_Activity_
Copying each record below exactly is the whole task.

_Provided entries_
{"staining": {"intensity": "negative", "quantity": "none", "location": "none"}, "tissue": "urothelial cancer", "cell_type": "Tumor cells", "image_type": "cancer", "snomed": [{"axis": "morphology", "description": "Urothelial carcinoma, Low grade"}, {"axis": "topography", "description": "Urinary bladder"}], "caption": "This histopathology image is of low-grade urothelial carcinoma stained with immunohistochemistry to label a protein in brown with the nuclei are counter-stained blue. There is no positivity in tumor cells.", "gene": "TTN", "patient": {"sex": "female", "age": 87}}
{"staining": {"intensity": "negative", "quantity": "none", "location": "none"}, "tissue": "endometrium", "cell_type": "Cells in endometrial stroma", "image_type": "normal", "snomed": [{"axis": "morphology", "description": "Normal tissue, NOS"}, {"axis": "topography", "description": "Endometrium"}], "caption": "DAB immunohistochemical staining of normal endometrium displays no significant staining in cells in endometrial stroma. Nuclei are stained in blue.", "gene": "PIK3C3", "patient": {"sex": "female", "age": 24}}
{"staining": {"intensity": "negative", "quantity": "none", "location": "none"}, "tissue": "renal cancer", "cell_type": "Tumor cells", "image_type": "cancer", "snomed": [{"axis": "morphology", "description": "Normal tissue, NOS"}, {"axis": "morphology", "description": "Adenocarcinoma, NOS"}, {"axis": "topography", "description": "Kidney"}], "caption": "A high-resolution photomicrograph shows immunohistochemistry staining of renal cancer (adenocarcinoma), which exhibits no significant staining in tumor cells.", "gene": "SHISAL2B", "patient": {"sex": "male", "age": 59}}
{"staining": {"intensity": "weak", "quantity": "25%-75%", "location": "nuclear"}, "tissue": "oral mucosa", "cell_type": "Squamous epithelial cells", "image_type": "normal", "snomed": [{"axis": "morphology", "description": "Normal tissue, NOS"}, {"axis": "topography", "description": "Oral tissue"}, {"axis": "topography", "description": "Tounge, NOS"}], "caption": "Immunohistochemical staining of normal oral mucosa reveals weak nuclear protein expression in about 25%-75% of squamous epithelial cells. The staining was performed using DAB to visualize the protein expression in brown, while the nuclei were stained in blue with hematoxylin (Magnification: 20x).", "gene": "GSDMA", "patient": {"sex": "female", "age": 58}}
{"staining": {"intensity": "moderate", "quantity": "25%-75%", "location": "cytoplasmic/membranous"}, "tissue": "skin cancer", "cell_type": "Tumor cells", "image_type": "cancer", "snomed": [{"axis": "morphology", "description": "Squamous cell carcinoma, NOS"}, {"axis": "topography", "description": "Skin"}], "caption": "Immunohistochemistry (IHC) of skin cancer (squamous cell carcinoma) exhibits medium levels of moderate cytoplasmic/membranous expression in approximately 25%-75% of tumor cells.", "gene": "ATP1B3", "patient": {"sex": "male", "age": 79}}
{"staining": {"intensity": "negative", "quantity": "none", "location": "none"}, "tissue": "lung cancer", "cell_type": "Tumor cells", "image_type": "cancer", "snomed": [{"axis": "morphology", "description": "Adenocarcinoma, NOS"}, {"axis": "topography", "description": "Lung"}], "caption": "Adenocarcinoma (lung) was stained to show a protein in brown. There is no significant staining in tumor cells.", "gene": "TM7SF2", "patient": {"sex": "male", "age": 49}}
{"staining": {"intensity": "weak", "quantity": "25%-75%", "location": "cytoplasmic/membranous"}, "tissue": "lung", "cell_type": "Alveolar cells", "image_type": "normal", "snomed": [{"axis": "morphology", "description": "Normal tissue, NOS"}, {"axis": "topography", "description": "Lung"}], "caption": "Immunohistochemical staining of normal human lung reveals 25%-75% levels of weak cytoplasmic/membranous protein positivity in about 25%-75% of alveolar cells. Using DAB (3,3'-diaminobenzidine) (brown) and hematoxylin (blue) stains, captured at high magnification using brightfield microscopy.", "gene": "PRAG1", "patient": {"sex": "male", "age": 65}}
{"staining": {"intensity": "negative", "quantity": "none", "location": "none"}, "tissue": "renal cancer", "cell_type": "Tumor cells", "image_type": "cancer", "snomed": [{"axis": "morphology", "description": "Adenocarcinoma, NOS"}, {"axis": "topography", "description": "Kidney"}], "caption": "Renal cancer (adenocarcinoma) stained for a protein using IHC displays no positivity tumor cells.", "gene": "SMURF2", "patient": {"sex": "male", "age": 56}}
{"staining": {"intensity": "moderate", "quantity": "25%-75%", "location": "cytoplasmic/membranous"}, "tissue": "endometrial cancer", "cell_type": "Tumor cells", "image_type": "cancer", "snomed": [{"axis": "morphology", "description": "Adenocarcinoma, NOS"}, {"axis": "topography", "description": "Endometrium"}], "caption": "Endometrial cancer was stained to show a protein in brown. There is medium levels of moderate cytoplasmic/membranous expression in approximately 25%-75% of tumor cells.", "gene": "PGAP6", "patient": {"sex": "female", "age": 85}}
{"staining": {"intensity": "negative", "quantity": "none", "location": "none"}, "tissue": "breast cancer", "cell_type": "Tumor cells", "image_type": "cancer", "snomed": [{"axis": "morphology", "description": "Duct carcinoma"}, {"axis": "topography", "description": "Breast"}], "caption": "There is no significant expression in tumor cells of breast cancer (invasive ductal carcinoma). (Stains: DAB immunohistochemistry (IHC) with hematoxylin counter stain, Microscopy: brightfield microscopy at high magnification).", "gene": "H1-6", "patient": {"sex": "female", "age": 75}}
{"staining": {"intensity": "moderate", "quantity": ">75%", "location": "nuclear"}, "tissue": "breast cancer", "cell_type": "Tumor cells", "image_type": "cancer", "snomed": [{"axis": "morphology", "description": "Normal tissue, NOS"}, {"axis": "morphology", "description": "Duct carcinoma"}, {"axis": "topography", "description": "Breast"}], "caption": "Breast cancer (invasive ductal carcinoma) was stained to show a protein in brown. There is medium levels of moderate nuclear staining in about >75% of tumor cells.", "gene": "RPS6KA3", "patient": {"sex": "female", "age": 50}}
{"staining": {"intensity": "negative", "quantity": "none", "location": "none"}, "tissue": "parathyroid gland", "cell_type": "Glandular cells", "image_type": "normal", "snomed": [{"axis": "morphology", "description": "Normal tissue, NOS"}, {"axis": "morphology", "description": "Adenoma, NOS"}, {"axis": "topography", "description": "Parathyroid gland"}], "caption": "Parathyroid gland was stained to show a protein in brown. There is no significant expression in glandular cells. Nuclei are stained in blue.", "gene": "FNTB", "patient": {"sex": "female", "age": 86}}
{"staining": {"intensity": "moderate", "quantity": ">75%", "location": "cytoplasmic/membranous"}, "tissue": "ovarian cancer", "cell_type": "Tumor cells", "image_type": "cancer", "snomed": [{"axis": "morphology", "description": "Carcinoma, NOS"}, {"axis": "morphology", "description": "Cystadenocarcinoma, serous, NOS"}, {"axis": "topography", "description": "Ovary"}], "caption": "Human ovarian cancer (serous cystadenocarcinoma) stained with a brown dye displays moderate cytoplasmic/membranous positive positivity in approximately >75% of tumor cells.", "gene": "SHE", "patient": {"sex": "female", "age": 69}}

_Solved problem_
{"staining": {"intensity": "negative", "quantity": "none", "location": "none"}, "tissue": "urothelial cancer", "cell_type": "Tumor cells", "image_type": "cancer", "snomed": [{"axis": "morphology", "description": "Urothelial carcinoma, Low grade"}, {"axis": "topography", "description": "Urinary bladder"}], "caption": "This histopathology image is of low-grade urothelial carcinoma stained with immunohistochemistry to label a protein in brown with the nuclei are counter-stained blue. There is no positivity in tumor cells.", "gene": "TTN", "patient": {"sex": "female", "age": 87}}
{"staining": {"intensity": "negative", "quantity": "none", "location": "none"}, "tissue": "endometrium", "cell_type": "Cells in endometrial stroma", "image_type": "normal", "snomed": [{"axis": "morphology", "description": "Normal tissue, NOS"}, {"axis": "topography", "description": "Endometrium"}], "caption": "DAB immunohistochemical staining of normal endometrium displays no significant staining in cells in endometrial stroma. Nuclei are stained in blue.", "gene": "PIK3C3", "patient": {"sex": "female", "age": 24}}
{"staining": {"intensity": "negative", "quantity": "none", "location": "none"}, "tissue": "renal cancer", "cell_type": "Tumor cells", "image_type": "cancer", "snomed": [{"axis": "morphology", "description": "Normal tissue, NOS"}, {"axis": "morphology", "description": "Adenocarcinoma, NOS"}, {"axis": "topography", "description": "Kidney"}], "caption": "A high-resolution photomicrograph shows immunohistochemistry staining of renal cancer (adenocarcinoma), which exhibits no significant staining in tumor cells.", "gene": "SHISAL2B", "patient": {"sex": "male", "age": 59}}
{"staining": {"intensity": "weak", "quantity": "25%-75%", "location": "nuclear"}, "tissue": "oral mucosa", "cell_type": "Squamous epithelial cells", "image_type": "normal", "snomed": [{"axis": "morphology", "description": "Normal tissue, NOS"}, {"axis": "topography", "description": "Oral tissue"}, {"axis": "topography", "description": "Tounge, NOS"}], "caption": "Immunohistochemical staining of normal oral mucosa reveals weak nuclear protein expression in about 25%-75% of squamous epithelial cells. The staining was performed using DAB to visualize the protein expression in brown, while the nuclei were stained in blue with hematoxylin (Magnification: 20x).", "gene": "GSDMA", "patient": {"sex": "female", "age": 58}}
{"staining": {"intensity": "moderate", "quantity": "25%-75%", "location": "cytoplasmic/membranous"}, "tissue": "skin cancer", "cell_type": "Tumor cells", "image_type": "cancer", "snomed": [{"axis": "morphology", "description": "Squamous cell carcinoma, NOS"}, {"axis": "topography", "description": "Skin"}], "caption": "Immunohistochemistry (IHC) of skin cancer (squamous cell carcinoma) exhibits medium levels of moderate cytoplasmic/membranous expression in approximately 25%-75% of tumor cells.", "gene": "ATP1B3", "patient": {"sex": "male", "age": 79}}
{"staining": {"intensity": "negative", "quantity": "none", "location": "none"}, "tissue": "lung cancer", "cell_type": "Tumor cells", "image_type": "cancer", "snomed": [{"axis": "morphology", "description": "Adenocarcinoma, NOS"}, {"axis": "topography", "description": "Lung"}], "caption": "Adenocarcinoma (lung) was stained to show a protein in brown. There is no significant staining in tumor cells.", "gene": "TM7SF2", "patient": {"sex": "male", "age": 49}}
{"staining": {"intensity": "weak", "quantity": "25%-75%", "location": "cytoplasmic/membranous"}, "tissue": "lung", "cell_type": "Alveolar cells", "image_type": "normal", "snomed": [{"axis": "morphology", "description": "Normal tissue, NOS"}, {"axis": "topography", "description": "Lung"}], "caption": "Immunohistochemical staining of normal human lung reveals 25%-75% levels of weak cytoplasmic/membranous protein positivity in about 25%-75% of alveolar cells. Using DAB (3,3'-diaminobenzidine) (brown) and hematoxylin (blue) stains, captured at high magnification using brightfield microscopy.", "gene": "PRAG1", "patient": {"sex": "male", "age": 65}}
{"staining": {"intensity": "negative", "quantity": "none", "location": "none"}, "tissue": "renal cancer", "cell_type": "Tumor cells", "image_type": "cancer", "snomed": [{"axis": "morphology", "description": "Adenocarcinoma, NOS"}, {"axis": "topography", "description": "Kidney"}], "caption": "Renal cancer (adenocarcinoma) stained for a protein using IHC displays no positivity tumor cells.", "gene": "SMURF2", "patient": {"sex": "male", "age": 56}}
{"staining": {"intensity": "moderate", "quantity": "25%-75%", "location": "cytoplasmic/membranous"}, "tissue": "endometrial cancer", "cell_type": "Tumor cells", "image_type": "cancer", "snomed": [{"axis": "morphology", "description": "Adenocarcinoma, NOS"}, {"axis": "topography", "description": "Endometrium"}], "caption": "Endometrial cancer was stained to show a protein in brown. There is medium levels of moderate cytoplasmic/membranous expression in approximately 25%-75% of tumor cells.", "gene": "PGAP6", "patient": {"sex": "female", "age": 85}}
{"staining": {"intensity": "negative", "quantity": "none", "location": "none"}, "tissue": "breast cancer", "cell_type": "Tumor cells", "image_type": "cancer", "snomed": [{"axis": "morphology", "description": "Duct carcinoma"}, {"axis": "topography", "description": "Breast"}], "caption": "There is no significant expression in tumor cells of breast cancer (invasive ductal carcinoma). (Stains: DAB immunohistochemistry (IHC) with hematoxylin counter stain, Microscopy: brightfield microscopy at high magnification).", "gene": "H1-6", "patient": {"sex": "female", "age": 75}}
{"staining": {"intensity": "moderate", "quantity": ">75%", "location": "nuclear"}, "tissue": "breast cancer", "cell_type": "Tumor cells", "image_type": "cancer", "snomed": [{"axis": "morphology", "description": "Normal tissue, NOS"}, {"axis": "morphology", "description": "Duct carcinoma"}, {"axis": "topography", "description": "Breast"}], "caption": "Breast cancer (invasive ductal carcinoma) was stained to show a protein in brown. There is medium levels of moderate nuclear staining in about >75% of tumor cells.", "gene": "RPS6KA3", "patient": {"sex": "female", "age": 50}}
{"staining": {"intensity": "negative", "quantity": "none", "location": "none"}, "tissue": "parathyroid gland", "cell_type": "Glandular cells", "image_type": "normal", "snomed": [{"axis": "morphology", "description": "Normal tissue, NOS"}, {"axis": "morphology", "description": "Adenoma, NOS"}, {"axis": "topography", "description": "Parathyroid gland"}], "caption": "Parathyroid gland was stained to show a protein in brown. There is no significant expression in glandular cells. Nuclei are stained in blue.", "gene": "FNTB", "patient": {"sex": "female", "age": 86}}
{"staining": {"intensity": "moderate", "quantity": ">75%", "location": "cytoplasmic/membranous"}, "tissue": "ovarian cancer", "cell_type": "Tumor cells", "image_type": "cancer", "snomed": [{"axis": "morphology", "description": "Carcinoma, NOS"}, {"axis": "morphology", "description": "Cystadenocarcinoma, serous, NOS"}, {"axis": "topography", "description": "Ovary"}], "caption": "Human ovarian cancer (serous cystadenocarcinoma) stained with a brown dye displays moderate cytoplasmic/membranous positive positivity in approximately >75% of tumor cells.", "gene": "SHE", "patient": {"sex": "female", "age": 69}}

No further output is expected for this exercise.